• **Task requirements**
Copy out the entries below unchanged, from the line that contains "pose: elev=93.5 azim=211.2" through the line that contains "Dot at: (137, 212)", including both of those lines.

----- Listed entries

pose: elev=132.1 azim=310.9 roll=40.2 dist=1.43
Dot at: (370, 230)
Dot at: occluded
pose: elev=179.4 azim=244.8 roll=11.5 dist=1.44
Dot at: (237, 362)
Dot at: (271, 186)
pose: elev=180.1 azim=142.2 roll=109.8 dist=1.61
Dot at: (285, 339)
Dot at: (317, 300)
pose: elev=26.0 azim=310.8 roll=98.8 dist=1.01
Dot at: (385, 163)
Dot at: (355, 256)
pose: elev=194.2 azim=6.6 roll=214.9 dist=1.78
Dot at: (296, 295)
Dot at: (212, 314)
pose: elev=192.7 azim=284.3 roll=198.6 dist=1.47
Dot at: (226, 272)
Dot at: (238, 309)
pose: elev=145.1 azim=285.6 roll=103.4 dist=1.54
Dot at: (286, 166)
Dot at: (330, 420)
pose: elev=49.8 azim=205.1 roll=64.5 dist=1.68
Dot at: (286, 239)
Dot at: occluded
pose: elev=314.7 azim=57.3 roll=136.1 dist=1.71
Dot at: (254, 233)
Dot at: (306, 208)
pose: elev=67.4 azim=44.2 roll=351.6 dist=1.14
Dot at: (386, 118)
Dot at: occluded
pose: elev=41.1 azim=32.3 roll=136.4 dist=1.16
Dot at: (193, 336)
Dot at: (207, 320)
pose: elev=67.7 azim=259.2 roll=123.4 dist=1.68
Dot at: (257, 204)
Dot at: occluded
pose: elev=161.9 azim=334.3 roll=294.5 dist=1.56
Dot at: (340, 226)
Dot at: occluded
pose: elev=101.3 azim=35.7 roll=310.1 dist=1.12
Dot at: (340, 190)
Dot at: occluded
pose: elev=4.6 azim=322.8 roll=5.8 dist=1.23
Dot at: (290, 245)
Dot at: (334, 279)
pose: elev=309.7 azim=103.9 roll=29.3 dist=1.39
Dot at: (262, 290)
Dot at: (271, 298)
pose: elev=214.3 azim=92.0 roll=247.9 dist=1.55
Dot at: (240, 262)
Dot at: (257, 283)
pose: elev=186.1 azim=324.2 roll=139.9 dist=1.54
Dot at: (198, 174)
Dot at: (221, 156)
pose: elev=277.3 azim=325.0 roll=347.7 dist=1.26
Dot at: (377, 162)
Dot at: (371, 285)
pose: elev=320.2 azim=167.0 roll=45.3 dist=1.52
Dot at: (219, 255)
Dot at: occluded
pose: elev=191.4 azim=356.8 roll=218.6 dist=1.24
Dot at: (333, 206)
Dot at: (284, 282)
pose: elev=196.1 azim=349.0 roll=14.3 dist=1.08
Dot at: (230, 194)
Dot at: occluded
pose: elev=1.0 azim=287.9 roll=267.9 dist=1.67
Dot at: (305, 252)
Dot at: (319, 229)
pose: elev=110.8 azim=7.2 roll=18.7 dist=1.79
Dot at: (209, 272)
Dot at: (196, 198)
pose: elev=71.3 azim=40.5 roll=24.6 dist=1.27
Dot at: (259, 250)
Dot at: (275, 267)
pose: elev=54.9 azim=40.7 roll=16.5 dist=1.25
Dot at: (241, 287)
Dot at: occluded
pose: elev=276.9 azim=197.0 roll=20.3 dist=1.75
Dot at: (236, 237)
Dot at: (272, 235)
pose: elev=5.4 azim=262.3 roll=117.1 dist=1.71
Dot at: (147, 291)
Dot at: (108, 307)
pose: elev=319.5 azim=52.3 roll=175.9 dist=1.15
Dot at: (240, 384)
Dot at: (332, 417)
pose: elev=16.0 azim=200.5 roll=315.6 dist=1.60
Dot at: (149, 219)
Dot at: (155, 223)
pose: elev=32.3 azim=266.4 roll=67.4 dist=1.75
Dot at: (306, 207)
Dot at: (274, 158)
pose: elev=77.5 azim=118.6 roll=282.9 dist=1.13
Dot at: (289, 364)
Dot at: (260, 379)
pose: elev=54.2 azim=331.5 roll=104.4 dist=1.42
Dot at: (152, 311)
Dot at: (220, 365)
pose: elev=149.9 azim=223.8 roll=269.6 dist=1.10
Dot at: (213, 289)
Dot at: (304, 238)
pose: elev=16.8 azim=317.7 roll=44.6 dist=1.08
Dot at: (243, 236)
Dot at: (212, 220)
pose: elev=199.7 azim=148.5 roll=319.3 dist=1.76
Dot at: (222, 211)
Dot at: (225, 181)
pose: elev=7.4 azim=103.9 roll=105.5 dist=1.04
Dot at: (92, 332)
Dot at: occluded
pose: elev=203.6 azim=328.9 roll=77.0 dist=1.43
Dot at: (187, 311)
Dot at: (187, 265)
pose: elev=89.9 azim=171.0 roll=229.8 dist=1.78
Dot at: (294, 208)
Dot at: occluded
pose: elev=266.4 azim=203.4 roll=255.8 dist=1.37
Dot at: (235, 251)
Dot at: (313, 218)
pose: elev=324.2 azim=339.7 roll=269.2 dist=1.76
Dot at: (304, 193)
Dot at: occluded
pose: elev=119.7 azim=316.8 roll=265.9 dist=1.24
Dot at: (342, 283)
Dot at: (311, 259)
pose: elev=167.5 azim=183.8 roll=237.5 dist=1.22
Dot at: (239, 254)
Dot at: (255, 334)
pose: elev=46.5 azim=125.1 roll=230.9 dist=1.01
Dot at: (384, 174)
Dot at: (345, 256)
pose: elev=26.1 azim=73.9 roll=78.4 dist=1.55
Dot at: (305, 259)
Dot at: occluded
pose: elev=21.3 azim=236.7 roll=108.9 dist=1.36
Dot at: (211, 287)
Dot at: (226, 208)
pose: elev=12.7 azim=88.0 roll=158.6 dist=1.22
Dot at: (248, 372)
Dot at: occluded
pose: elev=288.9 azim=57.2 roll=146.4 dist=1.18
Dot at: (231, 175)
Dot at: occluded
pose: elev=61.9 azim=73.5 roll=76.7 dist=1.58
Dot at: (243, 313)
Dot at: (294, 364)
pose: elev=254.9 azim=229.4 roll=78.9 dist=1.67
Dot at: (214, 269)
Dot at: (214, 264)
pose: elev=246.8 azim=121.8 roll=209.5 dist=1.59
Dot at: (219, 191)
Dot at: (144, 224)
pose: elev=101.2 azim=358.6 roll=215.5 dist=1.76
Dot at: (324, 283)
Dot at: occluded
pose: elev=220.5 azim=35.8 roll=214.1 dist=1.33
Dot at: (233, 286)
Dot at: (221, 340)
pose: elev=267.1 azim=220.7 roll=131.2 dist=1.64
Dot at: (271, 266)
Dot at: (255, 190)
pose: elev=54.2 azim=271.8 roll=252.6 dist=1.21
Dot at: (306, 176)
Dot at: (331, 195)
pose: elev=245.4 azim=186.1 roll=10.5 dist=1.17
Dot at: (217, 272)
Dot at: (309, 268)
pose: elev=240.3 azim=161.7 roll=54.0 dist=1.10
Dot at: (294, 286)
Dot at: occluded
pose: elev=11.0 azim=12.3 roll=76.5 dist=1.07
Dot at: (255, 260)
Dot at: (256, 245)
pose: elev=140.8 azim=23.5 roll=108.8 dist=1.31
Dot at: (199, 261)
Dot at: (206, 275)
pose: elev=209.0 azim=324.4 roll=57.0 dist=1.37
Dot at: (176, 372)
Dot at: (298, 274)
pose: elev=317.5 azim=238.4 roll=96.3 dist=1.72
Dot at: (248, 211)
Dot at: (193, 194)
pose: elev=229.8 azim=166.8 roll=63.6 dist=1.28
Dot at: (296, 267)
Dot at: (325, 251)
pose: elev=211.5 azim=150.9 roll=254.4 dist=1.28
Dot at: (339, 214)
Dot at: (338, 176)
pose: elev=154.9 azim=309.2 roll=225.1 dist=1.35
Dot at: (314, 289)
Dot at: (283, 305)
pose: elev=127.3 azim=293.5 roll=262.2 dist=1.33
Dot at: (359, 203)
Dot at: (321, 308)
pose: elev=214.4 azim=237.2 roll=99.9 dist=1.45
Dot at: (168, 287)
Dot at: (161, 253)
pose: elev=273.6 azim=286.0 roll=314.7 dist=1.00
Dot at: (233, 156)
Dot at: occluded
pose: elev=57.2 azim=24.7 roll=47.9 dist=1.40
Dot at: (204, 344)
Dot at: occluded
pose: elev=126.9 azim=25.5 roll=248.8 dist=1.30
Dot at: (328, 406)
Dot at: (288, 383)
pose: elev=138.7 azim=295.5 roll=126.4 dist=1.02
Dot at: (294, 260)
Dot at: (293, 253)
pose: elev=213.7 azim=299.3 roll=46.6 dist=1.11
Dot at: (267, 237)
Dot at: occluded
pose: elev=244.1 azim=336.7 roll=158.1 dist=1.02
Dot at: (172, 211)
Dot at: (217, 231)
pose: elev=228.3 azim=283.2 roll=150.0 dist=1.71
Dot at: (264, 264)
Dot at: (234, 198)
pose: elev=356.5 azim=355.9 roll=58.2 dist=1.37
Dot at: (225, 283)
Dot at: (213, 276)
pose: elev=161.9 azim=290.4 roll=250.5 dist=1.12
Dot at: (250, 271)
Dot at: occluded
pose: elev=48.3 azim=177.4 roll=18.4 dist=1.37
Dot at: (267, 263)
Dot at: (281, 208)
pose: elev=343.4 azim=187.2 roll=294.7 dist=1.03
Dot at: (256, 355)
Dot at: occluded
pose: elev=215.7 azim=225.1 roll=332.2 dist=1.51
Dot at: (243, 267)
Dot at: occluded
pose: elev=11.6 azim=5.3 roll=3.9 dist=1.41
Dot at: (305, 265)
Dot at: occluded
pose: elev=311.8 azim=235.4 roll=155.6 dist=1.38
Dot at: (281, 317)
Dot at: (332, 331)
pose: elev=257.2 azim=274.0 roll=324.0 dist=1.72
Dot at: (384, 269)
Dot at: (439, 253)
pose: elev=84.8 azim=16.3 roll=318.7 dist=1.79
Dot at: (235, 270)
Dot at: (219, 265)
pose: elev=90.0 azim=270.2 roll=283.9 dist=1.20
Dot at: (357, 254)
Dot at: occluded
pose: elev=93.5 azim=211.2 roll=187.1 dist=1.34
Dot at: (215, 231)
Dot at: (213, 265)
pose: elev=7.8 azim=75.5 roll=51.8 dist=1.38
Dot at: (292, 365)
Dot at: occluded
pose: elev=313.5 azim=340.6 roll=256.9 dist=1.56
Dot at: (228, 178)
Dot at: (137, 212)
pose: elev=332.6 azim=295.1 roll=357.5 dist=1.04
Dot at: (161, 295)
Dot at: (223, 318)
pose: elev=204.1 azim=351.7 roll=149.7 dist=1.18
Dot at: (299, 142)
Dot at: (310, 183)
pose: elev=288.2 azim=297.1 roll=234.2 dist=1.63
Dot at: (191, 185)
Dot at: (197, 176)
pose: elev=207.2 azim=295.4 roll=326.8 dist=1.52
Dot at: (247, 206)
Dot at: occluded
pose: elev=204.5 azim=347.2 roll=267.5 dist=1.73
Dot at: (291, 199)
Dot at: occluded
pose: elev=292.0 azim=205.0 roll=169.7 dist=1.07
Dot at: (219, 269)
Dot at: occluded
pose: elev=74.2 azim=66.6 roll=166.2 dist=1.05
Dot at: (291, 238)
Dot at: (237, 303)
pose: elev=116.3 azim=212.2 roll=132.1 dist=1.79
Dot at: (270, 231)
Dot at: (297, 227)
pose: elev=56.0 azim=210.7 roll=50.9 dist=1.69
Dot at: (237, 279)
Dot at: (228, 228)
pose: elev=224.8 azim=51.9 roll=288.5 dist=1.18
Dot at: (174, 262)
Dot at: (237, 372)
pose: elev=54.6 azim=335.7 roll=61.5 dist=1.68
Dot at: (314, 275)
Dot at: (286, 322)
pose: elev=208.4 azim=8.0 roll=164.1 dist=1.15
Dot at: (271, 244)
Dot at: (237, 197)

----------

• **Written response**
pose: elev=93.5 azim=211.2 roll=187.1 dist=1.34
Dot at: (215, 231)
Dot at: (213, 265)
pose: elev=7.8 azim=75.5 roll=51.8 dist=1.38
Dot at: (292, 365)
Dot at: occluded
pose: elev=313.5 azim=340.6 roll=256.9 dist=1.56
Dot at: (228, 178)
Dot at: (137, 212)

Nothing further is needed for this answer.